(Collected data entries)
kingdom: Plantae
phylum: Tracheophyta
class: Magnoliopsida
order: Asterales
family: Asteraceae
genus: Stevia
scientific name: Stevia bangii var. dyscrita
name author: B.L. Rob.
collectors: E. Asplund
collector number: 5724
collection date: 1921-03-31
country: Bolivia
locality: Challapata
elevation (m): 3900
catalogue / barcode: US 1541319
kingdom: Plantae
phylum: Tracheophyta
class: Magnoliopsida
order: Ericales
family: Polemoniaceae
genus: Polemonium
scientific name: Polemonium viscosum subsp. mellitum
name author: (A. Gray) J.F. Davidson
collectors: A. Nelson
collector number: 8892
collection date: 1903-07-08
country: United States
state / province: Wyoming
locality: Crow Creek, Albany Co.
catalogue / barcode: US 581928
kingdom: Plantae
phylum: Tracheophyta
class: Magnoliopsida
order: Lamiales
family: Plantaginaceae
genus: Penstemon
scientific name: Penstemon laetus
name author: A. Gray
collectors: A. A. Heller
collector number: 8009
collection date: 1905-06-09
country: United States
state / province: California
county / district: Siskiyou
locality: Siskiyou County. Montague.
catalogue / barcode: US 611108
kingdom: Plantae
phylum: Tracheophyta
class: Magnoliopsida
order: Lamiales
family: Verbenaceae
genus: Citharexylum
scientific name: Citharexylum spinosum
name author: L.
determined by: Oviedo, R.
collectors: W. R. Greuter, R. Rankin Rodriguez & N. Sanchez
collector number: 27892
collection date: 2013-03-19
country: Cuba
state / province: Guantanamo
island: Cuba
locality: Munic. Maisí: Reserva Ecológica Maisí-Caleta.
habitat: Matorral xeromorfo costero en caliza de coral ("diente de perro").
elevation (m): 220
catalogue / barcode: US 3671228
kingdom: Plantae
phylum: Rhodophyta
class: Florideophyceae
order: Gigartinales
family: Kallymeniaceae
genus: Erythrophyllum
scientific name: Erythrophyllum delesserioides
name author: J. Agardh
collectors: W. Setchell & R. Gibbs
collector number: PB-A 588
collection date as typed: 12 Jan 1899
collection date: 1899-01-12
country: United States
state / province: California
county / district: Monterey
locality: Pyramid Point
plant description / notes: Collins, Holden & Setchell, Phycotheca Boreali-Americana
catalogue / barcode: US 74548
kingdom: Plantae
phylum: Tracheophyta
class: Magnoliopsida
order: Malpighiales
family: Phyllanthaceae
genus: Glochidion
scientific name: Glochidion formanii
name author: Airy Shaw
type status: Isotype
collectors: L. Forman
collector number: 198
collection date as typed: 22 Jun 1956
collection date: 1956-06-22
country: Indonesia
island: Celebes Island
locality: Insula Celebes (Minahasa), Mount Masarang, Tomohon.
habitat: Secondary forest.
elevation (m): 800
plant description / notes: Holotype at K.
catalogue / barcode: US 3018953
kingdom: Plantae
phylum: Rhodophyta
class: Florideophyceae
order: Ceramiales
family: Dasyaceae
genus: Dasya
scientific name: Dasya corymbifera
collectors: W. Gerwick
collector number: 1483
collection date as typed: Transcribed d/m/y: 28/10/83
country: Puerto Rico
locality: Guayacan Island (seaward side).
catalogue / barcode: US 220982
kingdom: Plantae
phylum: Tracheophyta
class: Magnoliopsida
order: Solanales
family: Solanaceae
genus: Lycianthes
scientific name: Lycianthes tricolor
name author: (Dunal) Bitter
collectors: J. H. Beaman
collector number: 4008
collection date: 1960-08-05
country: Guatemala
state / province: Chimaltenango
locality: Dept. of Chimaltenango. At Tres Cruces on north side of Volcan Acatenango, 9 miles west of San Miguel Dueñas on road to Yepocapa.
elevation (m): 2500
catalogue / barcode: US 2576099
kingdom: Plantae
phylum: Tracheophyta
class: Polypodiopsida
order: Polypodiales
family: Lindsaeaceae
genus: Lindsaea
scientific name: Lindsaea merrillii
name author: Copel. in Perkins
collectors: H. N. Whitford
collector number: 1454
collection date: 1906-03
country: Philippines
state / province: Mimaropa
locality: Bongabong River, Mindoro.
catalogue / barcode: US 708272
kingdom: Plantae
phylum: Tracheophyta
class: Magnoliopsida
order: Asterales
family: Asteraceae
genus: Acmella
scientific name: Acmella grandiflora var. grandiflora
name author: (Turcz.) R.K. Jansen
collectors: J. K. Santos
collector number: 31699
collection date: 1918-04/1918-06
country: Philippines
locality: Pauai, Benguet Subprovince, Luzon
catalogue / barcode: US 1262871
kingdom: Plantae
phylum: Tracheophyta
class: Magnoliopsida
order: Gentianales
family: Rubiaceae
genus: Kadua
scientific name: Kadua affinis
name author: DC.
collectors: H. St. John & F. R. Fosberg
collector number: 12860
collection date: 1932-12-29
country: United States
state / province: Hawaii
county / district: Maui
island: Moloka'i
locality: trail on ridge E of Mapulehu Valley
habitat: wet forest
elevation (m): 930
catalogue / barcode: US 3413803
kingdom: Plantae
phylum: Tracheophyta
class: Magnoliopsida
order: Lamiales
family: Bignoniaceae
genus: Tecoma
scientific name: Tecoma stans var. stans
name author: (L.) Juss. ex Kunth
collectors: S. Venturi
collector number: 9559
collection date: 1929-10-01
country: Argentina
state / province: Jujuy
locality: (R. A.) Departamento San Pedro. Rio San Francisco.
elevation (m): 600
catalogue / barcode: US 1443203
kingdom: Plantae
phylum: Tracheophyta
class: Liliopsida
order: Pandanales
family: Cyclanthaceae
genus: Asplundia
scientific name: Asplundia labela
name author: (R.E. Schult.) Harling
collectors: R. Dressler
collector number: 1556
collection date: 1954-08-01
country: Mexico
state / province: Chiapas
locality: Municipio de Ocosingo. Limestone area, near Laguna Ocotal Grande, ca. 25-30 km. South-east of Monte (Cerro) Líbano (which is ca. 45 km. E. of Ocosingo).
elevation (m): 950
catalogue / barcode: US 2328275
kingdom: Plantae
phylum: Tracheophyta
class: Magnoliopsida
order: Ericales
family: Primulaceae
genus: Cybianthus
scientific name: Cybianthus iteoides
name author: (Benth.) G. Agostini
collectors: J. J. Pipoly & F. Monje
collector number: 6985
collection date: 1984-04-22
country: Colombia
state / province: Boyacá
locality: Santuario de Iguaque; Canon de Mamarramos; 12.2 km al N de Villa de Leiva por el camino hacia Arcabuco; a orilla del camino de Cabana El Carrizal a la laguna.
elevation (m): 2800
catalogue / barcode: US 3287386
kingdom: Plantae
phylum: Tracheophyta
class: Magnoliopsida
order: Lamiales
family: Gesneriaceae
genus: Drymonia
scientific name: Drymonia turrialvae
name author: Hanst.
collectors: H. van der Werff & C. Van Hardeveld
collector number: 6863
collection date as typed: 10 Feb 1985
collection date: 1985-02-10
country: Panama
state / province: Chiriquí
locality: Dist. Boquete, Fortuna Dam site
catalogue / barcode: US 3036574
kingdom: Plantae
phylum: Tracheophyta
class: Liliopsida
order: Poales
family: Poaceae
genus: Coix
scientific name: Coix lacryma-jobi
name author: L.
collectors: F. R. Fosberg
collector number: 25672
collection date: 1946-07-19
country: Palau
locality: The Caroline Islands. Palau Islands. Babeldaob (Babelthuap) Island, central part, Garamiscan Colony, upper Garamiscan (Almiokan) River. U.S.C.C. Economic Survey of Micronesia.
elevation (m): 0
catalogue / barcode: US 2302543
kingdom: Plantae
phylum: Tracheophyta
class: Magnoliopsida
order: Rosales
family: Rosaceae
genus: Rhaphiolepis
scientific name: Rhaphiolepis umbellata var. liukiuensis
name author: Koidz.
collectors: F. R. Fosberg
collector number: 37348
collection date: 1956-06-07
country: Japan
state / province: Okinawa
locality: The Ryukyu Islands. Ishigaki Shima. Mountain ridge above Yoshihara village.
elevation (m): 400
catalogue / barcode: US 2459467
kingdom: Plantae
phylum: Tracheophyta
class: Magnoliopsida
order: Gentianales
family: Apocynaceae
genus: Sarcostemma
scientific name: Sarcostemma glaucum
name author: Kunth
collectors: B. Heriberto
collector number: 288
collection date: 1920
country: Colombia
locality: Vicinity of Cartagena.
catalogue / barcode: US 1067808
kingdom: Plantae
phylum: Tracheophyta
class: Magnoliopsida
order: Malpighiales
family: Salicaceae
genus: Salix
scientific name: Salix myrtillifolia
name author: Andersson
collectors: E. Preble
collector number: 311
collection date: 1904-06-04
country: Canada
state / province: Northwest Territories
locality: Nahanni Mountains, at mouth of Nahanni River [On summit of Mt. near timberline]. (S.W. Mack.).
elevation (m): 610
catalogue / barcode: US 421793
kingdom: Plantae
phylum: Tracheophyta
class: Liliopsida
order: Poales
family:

What you will do: Copy the rows above word for word, from the line holding "collector number: 198" through the line holding "collectors: H. N. Whitford", both included.

Solution to this task:
collector number: 198
collection date as typed: 22 Jun 1956
collection date: 1956-06-22
country: Indonesia
island: Celebes Island
locality: Insula Celebes (Minahasa), Mount Masarang, Tomohon.
habitat: Secondary forest.
elevation (m): 800
plant description / notes: Holotype at K.
catalogue / barcode: US 3018953
kingdom: Plantae
phylum: Rhodophyta
class: Florideophyceae
order: Ceramiales
family: Dasyaceae
genus: Dasya
scientific name: Dasya corymbifera
collectors: W. Gerwick
collector number: 1483
collection date as typed: Transcribed d/m/y: 28/10/83
country: Puerto Rico
locality: Guayacan Island (seaward side).
catalogue / barcode: US 220982
kingdom: Plantae
phylum: Tracheophyta
class: Magnoliopsida
order: Solanales
family: Solanaceae
genus: Lycianthes
scientific name: Lycianthes tricolor
name author: (Dunal) Bitter
collectors: J. H. Beaman
collector number: 4008
collection date: 1960-08-05
country: Guatemala
state / province: Chimaltenango
locality: Dept. of Chimaltenango. At Tres Cruces on north side of Volcan Acatenango, 9 miles west of San Miguel Dueñas on road to Yepocapa.
elevation (m): 2500
catalogue / barcode: US 2576099
kingdom: Plantae
phylum: Tracheophyta
class: Polypodiopsida
order: Polypodiales
family: Lindsaeaceae
genus: Lindsaea
scientific name: Lindsaea merrillii
name author: Copel. in Perkins
collectors: H. N. Whitford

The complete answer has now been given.